Dal canto suo, Inzaghi alla Lazio ha fatto perno sulle doti votate al sacrificio di Ciro Immobile, trasformando i lanci profondi alle spalle dei difensori indirizzati allo stesso Azzurro in un più palleggiato gioco che vedeva l'attaccante scendere a centrocampo e favorire l'inserimento di Milinkovic-Savic e Luis Alberto.

All'Inter non sarà troppo diverso: Dzeko potrebbe giocare in coppia con Lautaro Martinez, molto mobile anche con Lukaku, ma che dovrà saper rispettare i tempi di giocata del bosniaco se vorrà far male in profondità, mentre in mediana se per Barella i compiti non cambieranno molto rispetto al passato, Calhanoglu potrebbe essere chiamato maggiormente al sacrificio in inserimento.
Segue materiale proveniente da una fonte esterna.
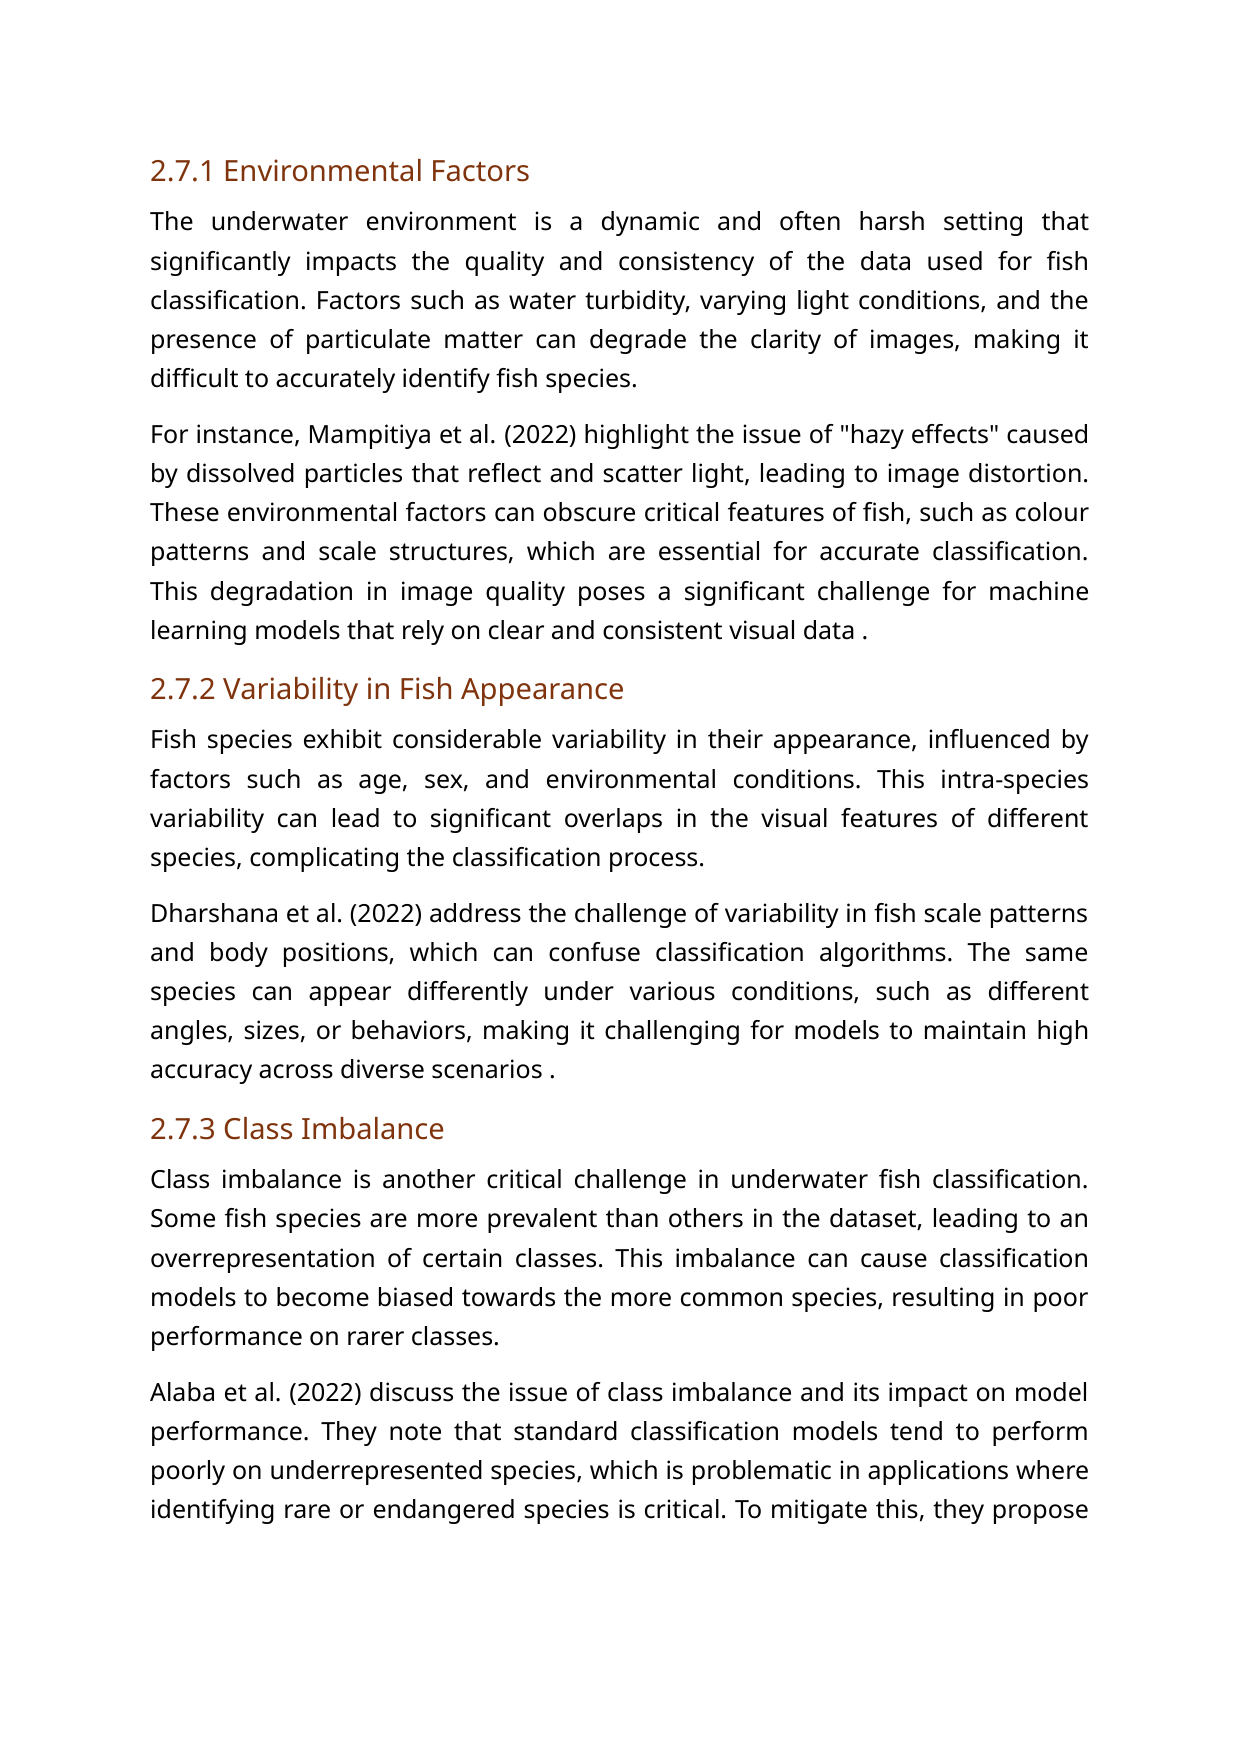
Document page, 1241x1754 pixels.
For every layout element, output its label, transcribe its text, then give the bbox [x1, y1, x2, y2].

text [150, 1374, 1090, 1526]
text The underwater environment is a dynamic and often harsh setting that significantly impacts the quality and consistency of the data used for fish classification. Factors such as water turbidity, varying light conditions, and the presence of particulate matter can degrade the clarity of images, making it difficult to accurately identify fish species. [150, 204, 1090, 395]
text Dharshana et al. (2022) address the challenge of variability in fish scale patterns and body positions, which can confuse classification algorithms. The same species can appear differently under various conditions, such as different angles, sizes, or behaviors, making it challenging for models to maintain high accuracy across diverse scenarios . [150, 895, 1090, 1086]
text Class imbalance is another critical challenge in underwater fish classification. Some fish species are more prevalent than others in the dataset, leading to an overrepresentation of certain classes. This imbalance can cause classification models to become biased towards the more common species, resulting in poor performance on rarer classes. [150, 1162, 1090, 1353]
text Fish species exhibit considerable variability in their appearance, influenced by factors such as age, sex, and environmental conditions. This intra-species variability can lead to significant overlaps in the visual features of different species, complicating the classification process. [150, 722, 1090, 874]
subtitle 2.7.1 Environmental Factors [150, 150, 1090, 190]
subtitle 2.7.2 Variability in Fish Appearance [150, 668, 1090, 708]
subtitle 2.7.3 Class Imbalance [150, 1108, 1090, 1148]
text For instance, Mampitiya et al. (2022) highlight the issue of "hazy effects" caused by dissolved particles that reflect and scatter light, leading to image distortion. These environmental factors can obscure critical features of fish, such as colour patterns and scale structures, which are essential for accurate classification. This degradation in image quality poses a significant challenge for machine learning models that rely on clear and consistent visual data . [150, 416, 1090, 646]
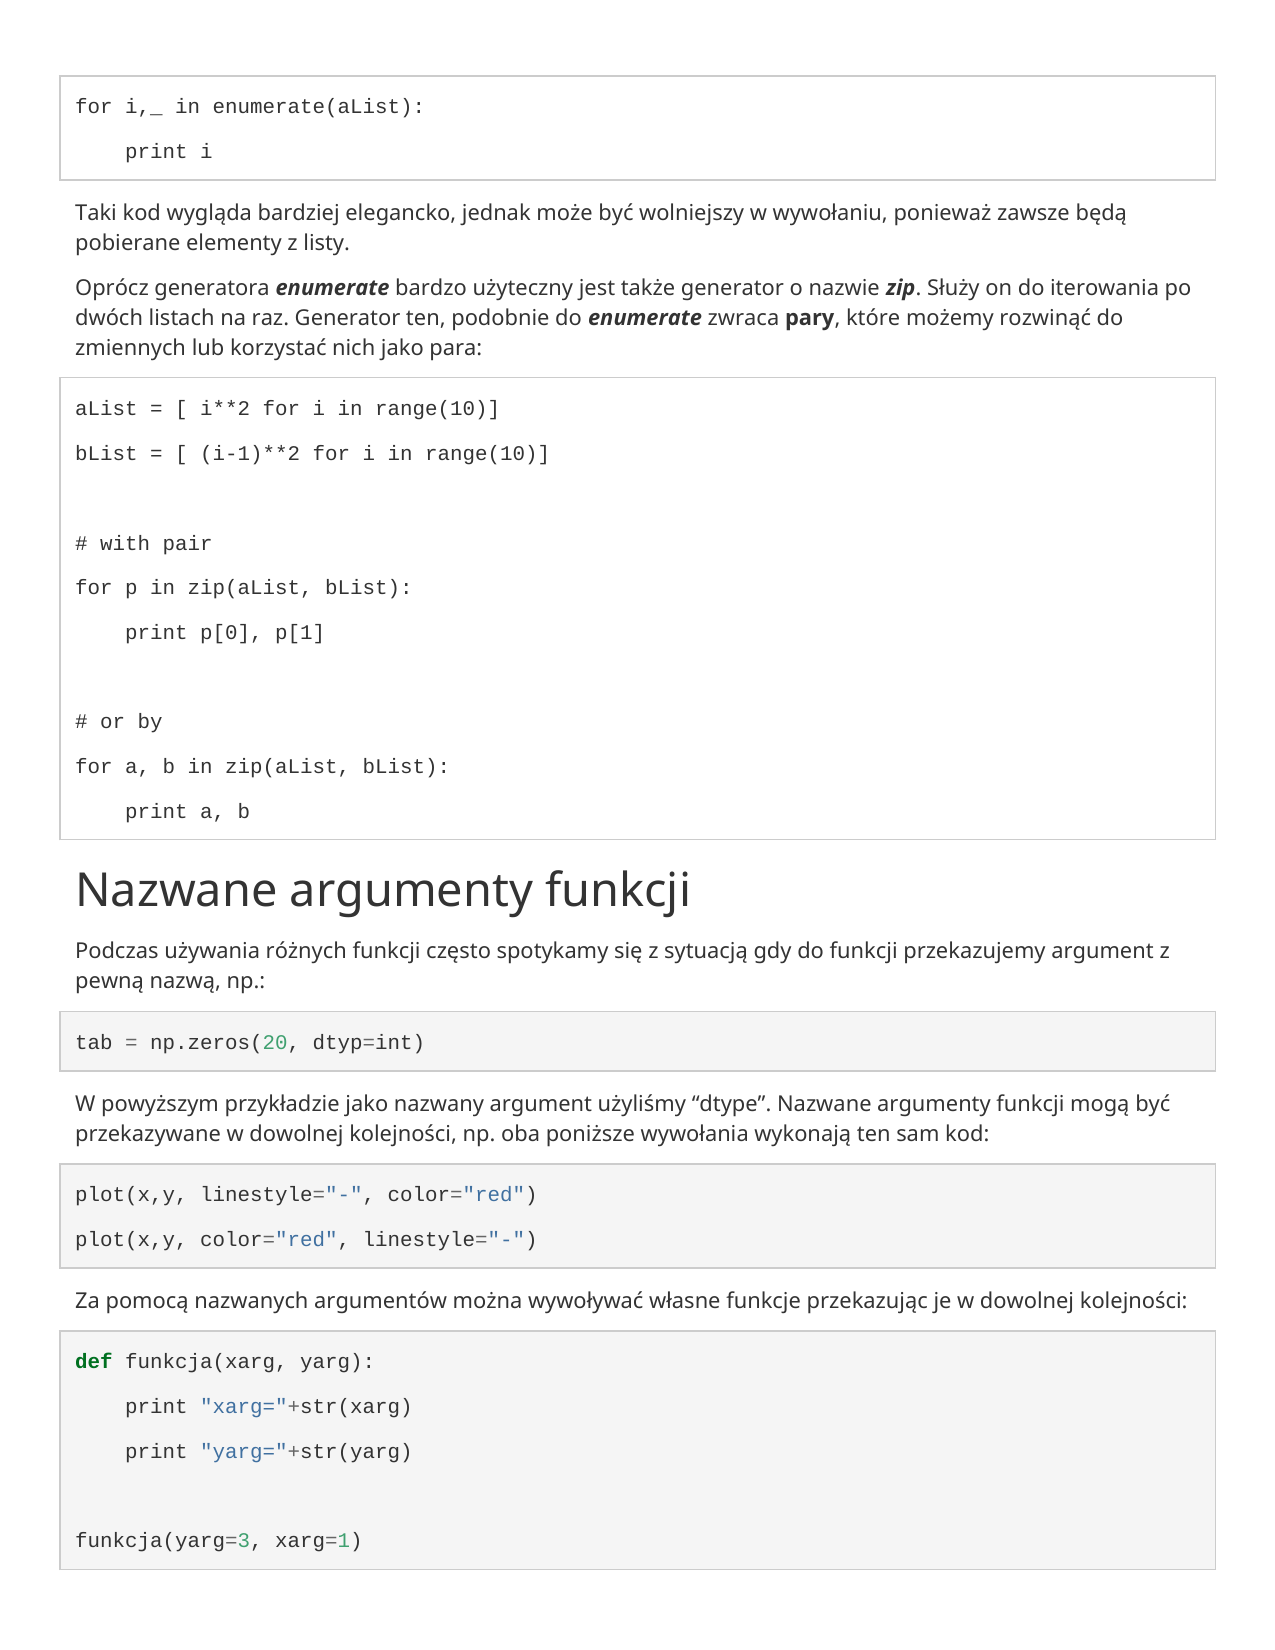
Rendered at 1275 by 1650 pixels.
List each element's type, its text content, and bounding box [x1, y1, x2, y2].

text for p in zip(aList, bList): [61, 556, 1215, 600]
text # or by [61, 690, 1215, 734]
text aList = [ i**2 for i in range(10)] [61, 378, 1215, 422]
text Nazwane argumenty funkcji [75, 856, 1200, 920]
text print i [61, 120, 1215, 179]
text Oprócz generatora enumerate bardzo użyteczny jest także generator o nazwie zip. Służy on do iterowania po dwóch listach na raz. Generator ten, podobnie do enumerate zwraca pary, które możemy rozwinąć do zmiennych lub korzystać nich jako para: [75, 272, 1200, 361]
text Za pomocą nazwanych argumentów można wywoływać własne funkcje przekazując je w dowolnej kolejności: [75, 1284, 1200, 1314]
text for i,_ in enumerate(aList): [61, 77, 1215, 120]
text for a, b in zip(aList, bList): [61, 734, 1215, 779]
text bList = [ (i-1)**2 for i in range(10)] [61, 422, 1215, 466]
text Taki kod wygląda bardziej elegancko, jednak może być wolniejszy w wywołaniu, ponieważ zawsze będą pobierane elementy z listy. [75, 197, 1200, 256]
text funkcja(yarg=3, xarg=1) [61, 1509, 1215, 1569]
text def funkcja(xarg, yarg): [61, 1332, 1215, 1375]
text print "yarg="+str(yarg) [61, 1419, 1215, 1464]
text print "xarg="+str(xarg) [61, 1375, 1215, 1419]
text plot(x,y, color="red", linestyle="-") [61, 1208, 1215, 1267]
text Podczas używania różnych funkcji często spotykamy się z sytuacją gdy do funkcji przekazujemy argument z pewną nazwą, np.: [75, 936, 1200, 995]
text print p[0], p[1] [61, 600, 1215, 645]
text # with pair [61, 511, 1215, 556]
text plot(x,y, linestyle="-", color="red") [61, 1165, 1215, 1208]
text tab = np.zeros(20, dtyp=int) [61, 1012, 1215, 1070]
text W powyższym przykładzie jako nazwany argument użyliśmy “dtype”. Nazwane argumenty funkcji mogą być przekazywane w dowolnej kolejności, np. oba poniższe wywołania wykonają ten sam kod: [75, 1088, 1200, 1147]
text print a, b [61, 779, 1215, 839]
Ora che Dzeko lontano dalla Roma non è più una possibilità, né un tormentone estivo, ma una realtà, cresce la curiosità relativa alla sua efficacia in un nuovo contesto, reso ancor più esigente dalle cessioni dell'attuale sessione di mercato. A Inzaghi il compito di mentalizzare un giocatore spesso influenzato dall'ambiente, chiamato all'ennesima prova della sua carriera.